2. the neural network processor for being compressed based on weight as claimed in claim 1, it is characterised in that the memory element bag Include input data memory element, output data memory element, weight memory element, the location of instruction.

3. the neural network processor for being compressed based on weight as claimed in claim 2, it is characterised in that the input data is deposited Storage unit is used to store the data for participating in and calculating, during the data that the participation is calculated include primitive character diagram data and participate in The data that interbed is calculated；The output data memory element includes calculating the neuron response value for obtaining；The weight storage is single The neutral net weight that unit has been trained for storage；The location of instruction is used to store the instruction letter for participating in calculating Breath.

4. the neural network processor for being compressed based on weight as claimed in claim 1, it is characterised in that by being pressed under piece offline The method of contracting is recoded to the data for calculating that participate in, and realizes that weight is compressed by weight compressed format.

5. the neural network processor for being compressed based on weight as claimed in claim 4, it is characterised in that the weight compresses lattice Formula includes<Weight, side-play amount>.

6. the neural network processor for being compressed based on weight as claimed in claim 5, it is characterised in that the weight compresses lattice Weight in formula is original value of the neutral net weight before being compressed, and the side-play amount is current non-zero power in one group of weighted value The relative position of weight.

7. the neural network processor for being compressed based on weight as claimed in claim 4, it is characterised in that in weight compression process In, the weight value sequence through recompiling acquisition is not retained the element that numerical value is zero, only retains nonzero element.
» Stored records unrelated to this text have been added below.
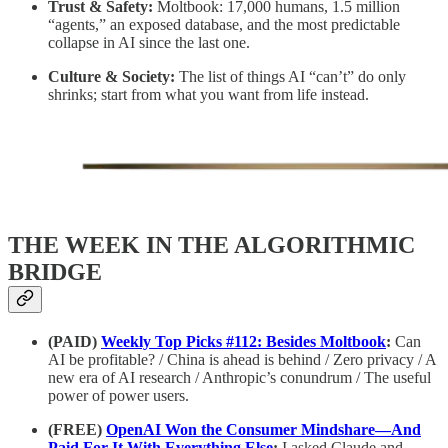
Trust & Safety:
Moltbook: 17,000 humans, 1.5 million
“agents,” an exposed database, and the most predictable
collapse in AI since the last one.
Culture & Society:
The list of things AI “can’t” do only
shrinks; start from what you want from life instead.
THE WEEK IN THE ALGORITHMIC
BRIDGE
(PAID)
Weekly Top Picks #112: Besides Moltbook
:
Can
AI be profitable? / China is ahead is behind / Zero privacy / A
new era of AI research / Anthropic’s conundrum / The useful
power of power users.
(FREE)
OpenAI Won the Consumer Mindshare—And
Paid For It With Everything Else
:
I asked Claude and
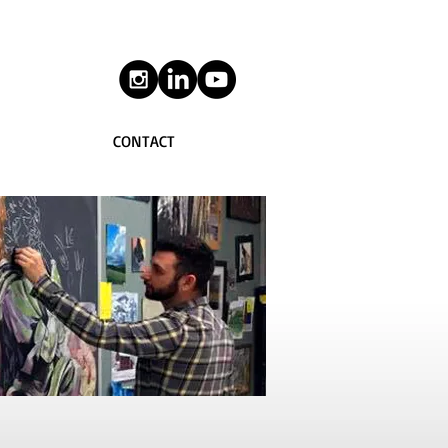
CONTACT
Work
|
CHALKBOARDS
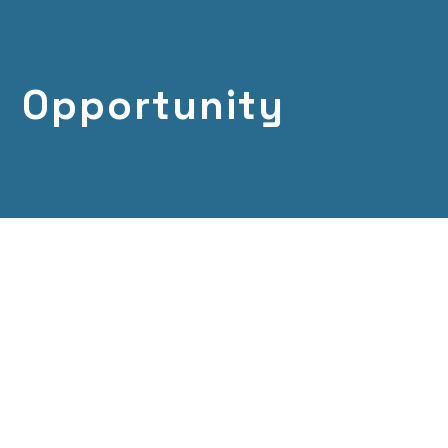
Opportunity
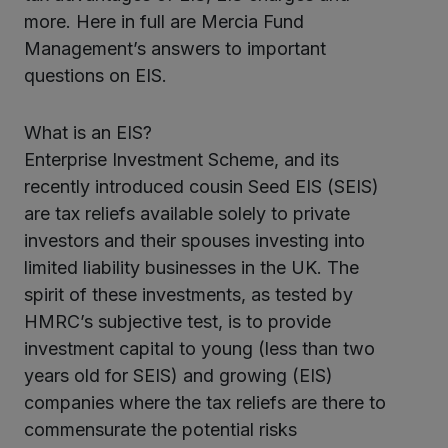
kedIn
more. Here in full are Mercia Fund
Management’s answers to important
questions on EIS.
What is an EIS?
Enterprise Investment Scheme, and its
recently introduced cousin Seed EIS (SEIS)
are tax reliefs available solely to private
investors and their spouses investing into
limited liability businesses in the UK. The
spirit of these investments, as tested by
HMRC’s subjective test, is to provide
investment capital to young (less than two
years old for SEIS) and growing (EIS)
companies where the tax reliefs are there to
commensurate the potential risks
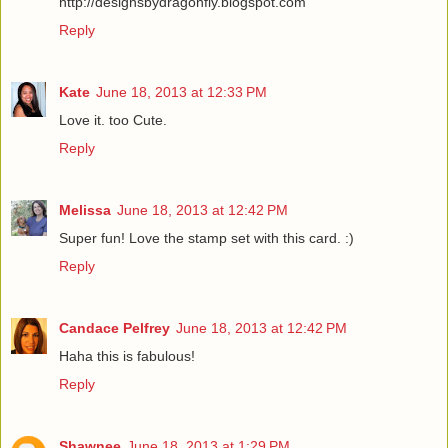
http://designsbydragonfly.blogspot.com
Reply
Kate
June 18, 2013 at 12:33 PM
Love it. too Cute.
Reply
Melissa
June 18, 2013 at 12:42 PM
Super fun! Love the stamp set with this card. :)
Reply
Candace Pelfrey
June 18, 2013 at 12:42 PM
Haha this is fabulous!
Reply
Shawnee
June 18, 2013 at 1:29 PM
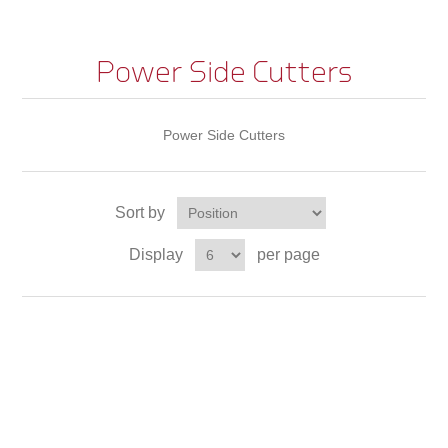
Power Side Cutters
Power Side Cutters
Sort by
Display
per page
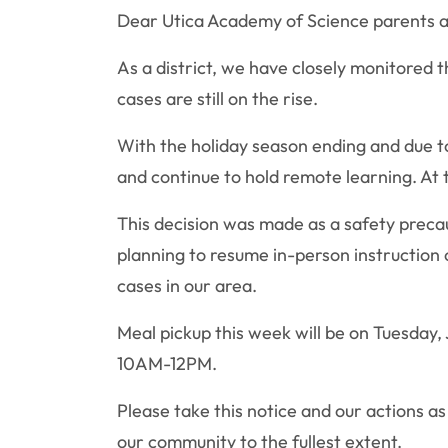
Dear Utica Academy of Science parents a
As a district, we have closely monitored 
cases are still on the rise.
With the holiday season ending and due to
and continue to hold remote learning. At t
This decision was made as a safety precaut
planning to resume in-person instruction
cases in our area.
Meal pickup this week will be on Tuesday
10AM-12PM.
Please take this notice and our actions as
our community to the fullest extent.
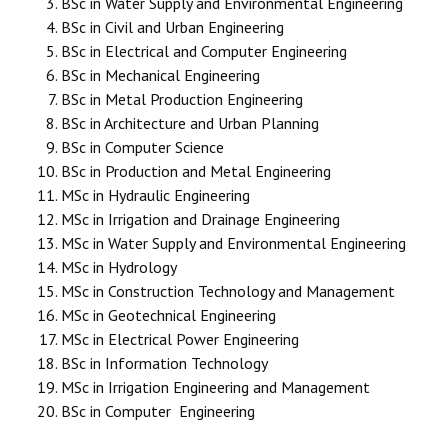
BSc in Water Supply and Environmental Engineering
BSc in Civil and Urban Engineering
BSc in Electrical and Computer Engineering
BSc in Mechanical Engineering
BSc in Metal Production Engineering
BSc in Architecture and Urban Planning
BSc in Computer Science
BSc in Production and Metal Engineering
MSc in Hydraulic Engineering
MSc in Irrigation and Drainage Engineering
MSc in Water Supply and Environmental Engineering
MSc in Hydrology
MSc in Construction Technology and Management
MSc in Geotechnical Engineering
MSc in Electrical Power Engineering
BSc in Information Technology
MSc in Irrigation Engineering and Management
BSc in Computer Engineering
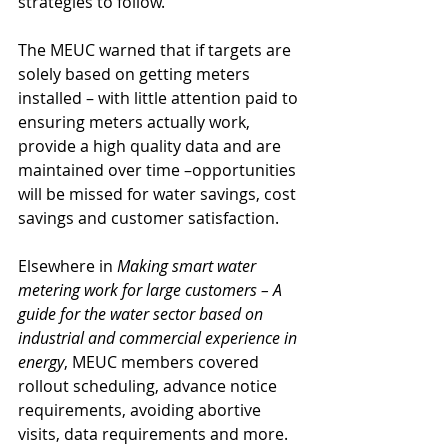
strategies to follow.
The MEUC warned that if targets are 
solely based on getting meters 
installed – with little attention paid to 
ensuring meters actually work, 
provide a high quality data and are 
maintained over time –opportunities 
will be missed for water savings, cost 
savings and customer satisfaction.
Elsewhere in 
Making smart water 
metering work for large customers – A 
guide for the water sector based on 
industrial and commercial experience in 
energy
, MEUC members covered 
rollout scheduling, advance notice 
requirements, avoiding abortive 
visits, data requirements and more.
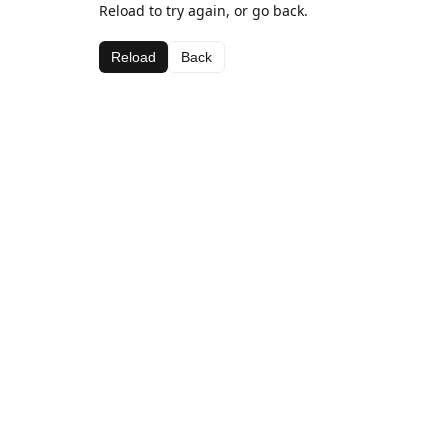
Reload to try again, or go back.
Reload
Back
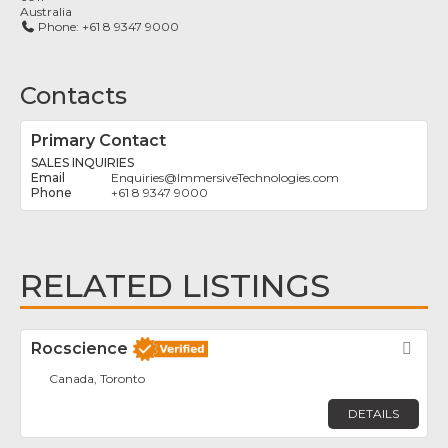
Australia
Phone:
+61 8 9347 9000
Contacts
Primary Contact
SALES INQUIRIES
Enquiries
@
ImmersiveTechnologies.com
+61 8 9347 9000
RELATED LISTINGS
Rocscience
Fav
Canada, Toronto
DETAILS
8. the as claimed in claim 2 neural network processor compressed based on weight, it is characterised in that the computing unit from Data are obtained in the input data memory element associated there to be calculated, and to associated there described defeated Go out data storage cell write data.

9. it is a kind of design as described in claim 1-8 any one based on weight compress neural network processor design side Method, it is characterised in that include：

Step 1, described control unit are addressed that to the memory element reading and parse next step needs the instruction of execution；

Step 2, obtains storage address according to the instruction for parsing, and the number for participating in and calculating is obtained from the memory element According to weight；

Step 3, by the data for participating in calculating with weight respectively from the input memory element and the weight memory element It is loaded into the computing unit；

Step 4, the computing unit perform the arithmetic operation in neural network computing, wherein being protected by the weight retrieval unit Demonstrate,prove the data compressed to be computed correctly with weighted data；

Step 5, neural computing result is stored in the output memory element.

10. it is a kind of including as described in claim 1-8 any one based on weight compress neural network processor chip.